**Text under study**
• • • • • • •

Furthermore, a flowable or malleable composition can be a precursor for a sorbent shaped body. One or more of these sorbent shaped bodies can be used for CO₂ capture in air. To this end, the shaped bodies are placed in or on a stationary or moving support or containment device selected from a non-exhaustive group comprising: trommel, plate, bucket, pile, tray, filter media, cartridge, grate, tile, wall, brick, carbonated product, net, ground and gabion. Preferably, shaped bodies have a water content of at least 5%, preferably at least 10%, and/or at most 20%, preferably at most 15% by weight of said bodies. A drying step may be required for the shaped bodies obtained from a malleable or flowable composition to reach the above-mentioned water content range.

FIG. 3 shows a contactor 10 in the form of gabions 12, according to a further embodiment of the present disclosure. The gabions 12 contain shaped bodied 4 obtained with the above mentioned flowable or malleable composition according to the present disclosure. The gabions 12 can be stacked on the ground outside or inside. This direct air approach requires a minimum management as the gabions 12 can be left unattended and then collected once sufficiently carbonated. Alternatively, the shaped bodied 4 can be formed with a powder composition according to the present disclosure.

• • • • • • •

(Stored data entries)
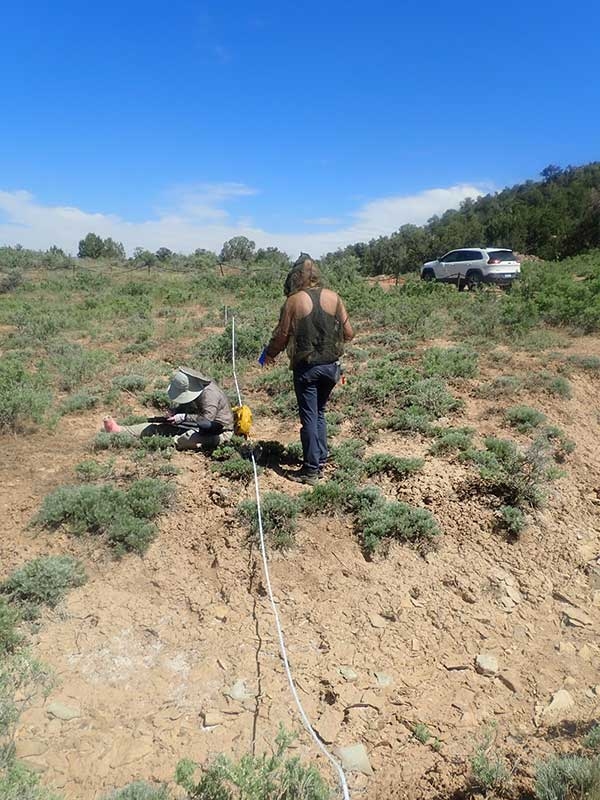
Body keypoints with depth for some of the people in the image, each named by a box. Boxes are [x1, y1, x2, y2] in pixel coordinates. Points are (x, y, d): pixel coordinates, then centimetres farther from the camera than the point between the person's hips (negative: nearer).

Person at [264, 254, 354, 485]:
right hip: (331, 365, 4)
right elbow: (348, 333, 1)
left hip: (306, 368, -4)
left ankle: (311, 470, 9)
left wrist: (270, 354, 13)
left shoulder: (294, 301, -10)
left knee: (309, 417, 4)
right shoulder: (333, 297, -1)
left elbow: (282, 335, -6)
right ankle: (320, 461, 26)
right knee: (319, 413, 20)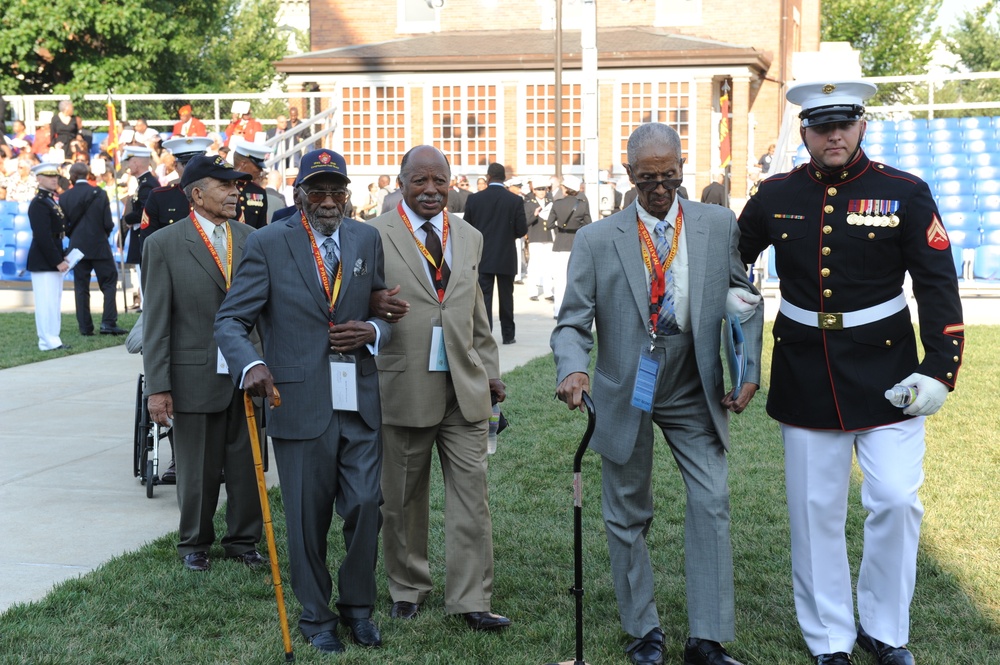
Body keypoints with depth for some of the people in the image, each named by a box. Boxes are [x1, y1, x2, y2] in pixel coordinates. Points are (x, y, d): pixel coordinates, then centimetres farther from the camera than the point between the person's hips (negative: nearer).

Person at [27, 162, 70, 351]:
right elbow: (43, 237, -20)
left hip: (52, 261, 10)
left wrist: (60, 259, 11)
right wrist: (58, 261, -20)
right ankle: (48, 342, -3)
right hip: (43, 262, -10)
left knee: (53, 301, 12)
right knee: (47, 302, -6)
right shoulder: (39, 204, -15)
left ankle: (52, 340, 18)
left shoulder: (50, 201, 16)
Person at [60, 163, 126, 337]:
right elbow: (108, 224, -8)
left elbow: (64, 226, 0)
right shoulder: (100, 194, -6)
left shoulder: (65, 197, -2)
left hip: (77, 248, 2)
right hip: (99, 246, -2)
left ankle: (85, 327, 7)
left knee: (81, 287, 7)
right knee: (109, 283, 6)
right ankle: (108, 323, -5)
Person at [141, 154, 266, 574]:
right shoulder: (163, 245, -4)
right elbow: (156, 322, -5)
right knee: (198, 470, 10)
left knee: (247, 465, 9)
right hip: (196, 377, -3)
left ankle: (243, 540, 27)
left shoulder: (251, 239, 5)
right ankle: (194, 544, 29)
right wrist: (157, 387, -9)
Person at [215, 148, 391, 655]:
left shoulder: (368, 240, 8)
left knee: (366, 506, 4)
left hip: (360, 403, 3)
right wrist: (250, 364, -25)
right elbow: (231, 319, -6)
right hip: (300, 401, -3)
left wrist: (373, 331, -8)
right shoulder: (268, 245, -4)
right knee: (308, 516, 7)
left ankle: (357, 605, 25)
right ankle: (315, 615, 25)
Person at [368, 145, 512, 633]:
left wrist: (490, 370, 14)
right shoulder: (375, 236, -1)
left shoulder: (470, 237, 14)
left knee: (472, 494, -1)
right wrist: (373, 308, -22)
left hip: (465, 387, 3)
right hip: (404, 386, -3)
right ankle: (407, 588, 25)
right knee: (402, 498, 8)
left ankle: (471, 601, 5)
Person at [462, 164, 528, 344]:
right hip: (506, 257, 0)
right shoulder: (515, 200, -8)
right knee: (506, 296, 12)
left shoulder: (474, 199, -6)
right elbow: (522, 230, -7)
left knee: (483, 297, 1)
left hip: (482, 257, 0)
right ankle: (508, 335, 19)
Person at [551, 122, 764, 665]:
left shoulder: (720, 227, 0)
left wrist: (748, 370, -4)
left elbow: (745, 299, 7)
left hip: (695, 391, 0)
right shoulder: (596, 241, -4)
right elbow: (573, 321, -6)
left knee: (712, 504, -7)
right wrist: (572, 368, -27)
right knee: (626, 517, 9)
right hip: (624, 392, 0)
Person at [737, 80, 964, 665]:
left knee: (896, 502, -3)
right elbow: (733, 260, 19)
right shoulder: (776, 196, 1)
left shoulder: (906, 194, -5)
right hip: (805, 375, 2)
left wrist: (940, 370, -11)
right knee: (816, 511, 7)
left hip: (886, 373, -2)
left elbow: (939, 287, -5)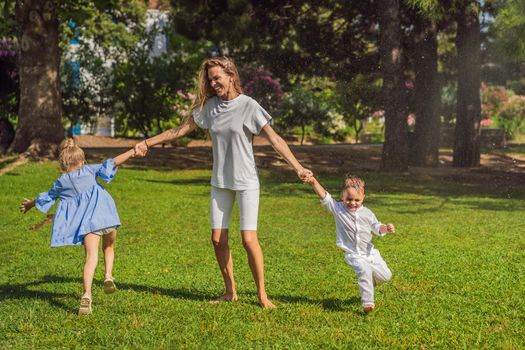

• • • • • • •

**Requirement A**
Summarize the passage on sorbent shaped bodies for CO₂ capture in two sentences.
**Requirement B**
For each statement below, decide whether the passage on sorbent shaped bodies for CO₂ capture supports it, answering yes or no and quoting the words that settle it.
(i) The possible support or containment devices include a net and a brick.
(ii) The gabions can only be stacked indoors.
(iii) The gabion approach calls for constant supervision.
**Requirement C**
Continue the passage on sorbent shaped bodies for CO₂ capture from the point where it stops.

**Exercise result A**
A flowable or malleable composition can be a precursor for sorbent shaped bodies, which can be placed in or on a stationary or moving support or containment device for CO₂ capture in air and which preferably have a water content of at least 5% and at most 20% by weight, possibly requiring a drying step. In a further embodiment, the shaped bodies are held in gabions that can be stacked on the ground outside or inside, left unattended, and collected once sufficiently carbonated.

**Exercise result B**
(i) Yes: "tile, wall, brick, carbonated product, net, ground and gabion"
(ii) No: "The gabions 12 can be stacked on the ground outside or inside."
(iii) No: "the gabions 12 can be left unattended and then collected once sufficiently carbonated"

**Exercise result C**
Moreover, a calcium hydroxide-based powder composition can be placed in or on a stationary or moving support selected from the non-exhaustive group comprising: trommel, plate, bucket, pile, tray, filter media, such as clothes or bags in a bag filter, cartridge, grate, tile, wall, brick, carbonated product ground and net. Preferably, the hydroxide-based powder composition supplied to the support has a water content of at least 5% by weight, preferably at least 10% by weight, and/or at most 20% by weight, preferably at most 15% by weight of said composition. The water content could be lower than 5%. While a reduction of the water content below the threshold of 5% should not be excluded, a minimum water content is advantageous as water facilitates the kinetics of the carbonation process at low temperatures (e.g., 2° C. to 50° C.), which is primarily governed by ionic reactions.

The calcium hydroxide-based powder composition in the form of powders can also serve as a sorbent in a packed bed (e.g., fixed bed or moving bed) or fluidized bed such as a bubbling bed, a spouted bed, a circulating fluidized bed or an entrained bed. Alternatively, small sorbent shaped bodies with dimension lower than 10 mm can also be used in a packed bed or fluidized bed.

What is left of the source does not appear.